In step 1, we will install and import python libraries.

Firstly, let's install `transformers`, `datasets`, and `evaluate`.

In [None]:
# Install libraries
!pip install datasets transformers==4.28.0
!pip install transformers datasets evaluate

In [None]:
# We neeed to import dataset, but this dataset we'll try to use how URL
# Data processing
import pandas as pd
import numpy as np

# Modeling
import tensorflow as tf
from transformers import AutoTokenizer, AutoModelForSequenceClassification, TrainingArguments, Trainer, EarlyStoppingCallback, TextClassificationPipeline

# Hugging Face Dataset
from datasets import Dataset

# Model performance evaluation
import evaluate

# Step 2: Download And Read Data

In [None]:
# Mount Google Drive
from google.colab import drive
drive.mount('/content/drive')

# Change directory
import os
os.chdir("drive/My Drive/contents/nlp")

# Print out the current directory
!pwd

In [None]:
# Read in data
amz_review = pd.read_csv('political_social_media/amazon_cells_labelled.txt', sep='\t', names=['review', 'label'])

# Take a look at the data
amz_review.head()

In [None]:
# Get the dataset information
amz_review.info()

The label value of 0 represents negative reviews and the label value of 1 represents positive reviews. The dataset has 500 positive reviews and 500 negative reviews. It is well-balanced, so we can use  accuracy as the metric to evaluate the model performance.

In [None]:
# Check the label distribution
amz_review['label'].value_counts()

# Step 3: Train Test Split

In [None]:
# Training dataset
train_data = amz_review.sample(frac=0.8, random_state=42)

# Testing dataset
test_data = amz_review.drop(train_data.index)

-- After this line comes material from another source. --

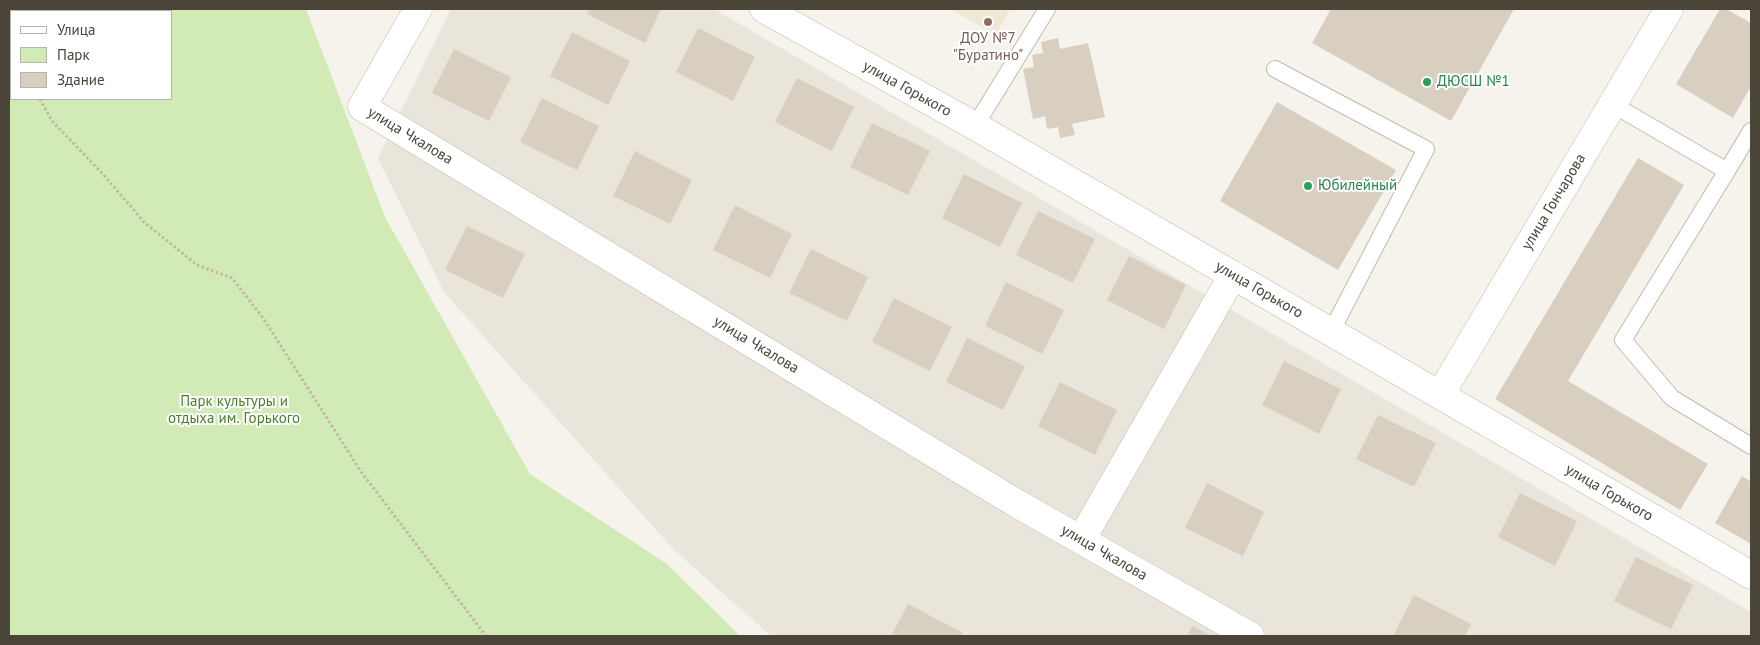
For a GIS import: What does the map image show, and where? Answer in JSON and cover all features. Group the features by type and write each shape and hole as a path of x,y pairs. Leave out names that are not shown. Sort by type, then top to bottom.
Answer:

# Check the number of records in training and testing dataset.
print(f'The training dataset has {len(train_data)} records.')
print(f'The testing dataset has {len(test_data)} records.')

# Step 4: Convert Pandas Dataframe to Hugging Face Dataset

In [None]:
# Convert pyhton dataframe to Hugging Face arrow dataset
hg_train_data = Dataset.from_pandas(train_data)
hg_test_data = Dataset.from_pandas(test_data)

In [None]:
# Length of the Dataset
print(f'The length of hg_train_data is {len(hg_train_data)}.\n')

# Check one review
hg_train_data[0]

In [None]:
# Validate the record in pandas dataframe
amz_review.iloc[[521]]

# Step 5: Tokenize Text

In [None]:
# Tokenizer from a pretrained model
tokenizer = AutoTokenizer.from_pretrained("bert-base-cased")

# Take a look at the tokenizer
tokenizer